Jan. 2 (UPI) -- An Orthodox Jewish man seriously injured in a machete attack during a Hanukkah celebration in suburban New York City likely will never recover from his injuries, his family said.
Josef Neumann, 70, was one of five people assaulted by a machete-wielding attacker last weekend in Monsey, N.Y., during a Hanukkah celebration at the home of Hasidic Rabbi Chaim Rottenberg.
State authorities have charged Grafton Thomas, 37, of Greenwood Lake, N.Y., with counts five attempted murder while federal prosecutors have added five hate-crime charges. He is being held on $5 million bond.
Neumann's family on Wednesday released a statement in which they said his prognosis for recovery was grim.
"The knife penetrated his skull directly into the brain," the statement read. "He also suffered three cuts to the head, one cut to the neck, and his right arm has been shattered.
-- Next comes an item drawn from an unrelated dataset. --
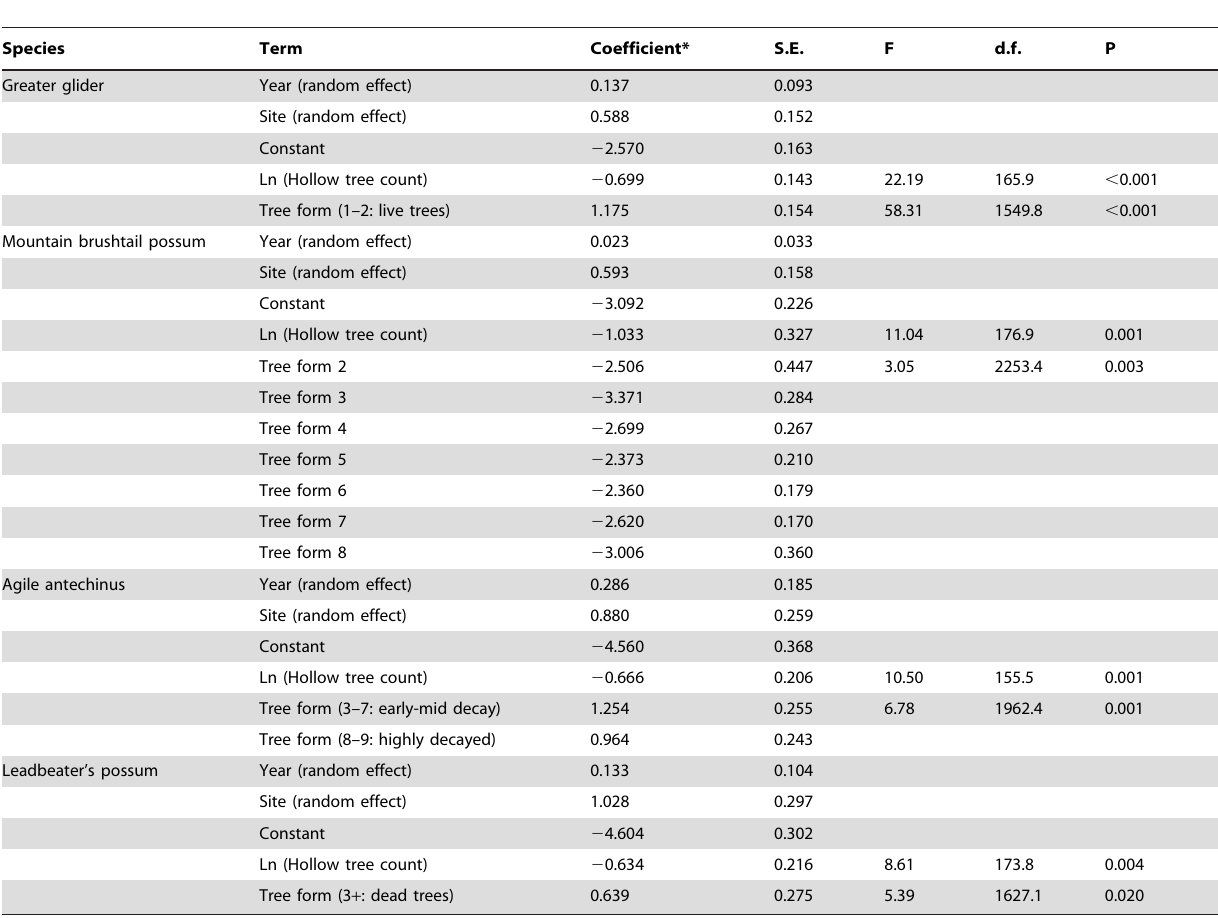
Table 2. Binomial generalised linear mixed models of the probability of a hollow tree being occupied by four species of arboreal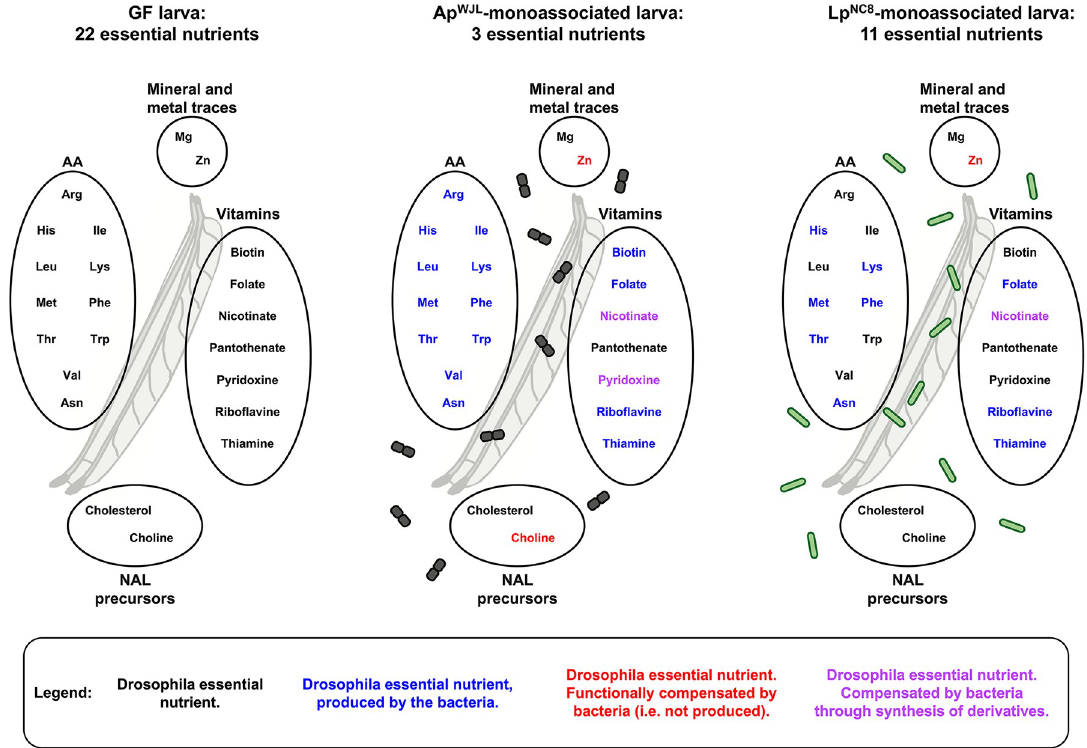
Fig 7. Ap WJL and Lp NC8 differentially shape the nutritional requirements of their juvenile host. For each gnotobiotic condition, essential nutrients are represented in black and nonessential nutrients in color. Color code: blue, this nutrient can be synthesized by the bacteria; red, this nutrient cannot be synthesized by the bacteria, suggesting a mechanism of functional compensation. In purple: lack of this nutrient may be compensated by an intermediate metabolite or a derivative produced by the bacteria. AA, amino acid; Ap WJL , A . pomorum WJL ; GF, germ-free; Lp NC8 , L . plantarum NC8 ; NAL, nucleic acid and lipid.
Our father's status is so dire that no surgery has yet been performed on the right arm.
"Doctors are not optimistic about his chances to regain consciousness, and if our father does miraculously recover partially, doctors expect that he will have permanent damage to the brain, leaving him partially paralyzed and speech-impaired for the rest of his life."
The family urged fellow Jews to share their own experiences with anti-Semitism on social media with the hashtag #MeJew, adding, "We shall not let this terrible hate-driven attack be forgotten, and let us all work to eradicate all sorts of hate."
The family also posted a graphic picture of Neumann in his hospital bed to illustrate "the gravity of hate."
The mass attack at Neumann's home was part of a wave of anti-Semitic incidents recorded in and around New York City, which also included a Dec. 10 shooting in which two attackers targeted a kosher market in Jersey City, N.J., killing three people.
In a defiant response to the anti-Semitic wave, more than 90,000 Jews gathered at MetLife Stadium in East Rutherford, N.J., on Wednesday to celebrate Siyum HaShas, a religious event honoring the study of the Talmud.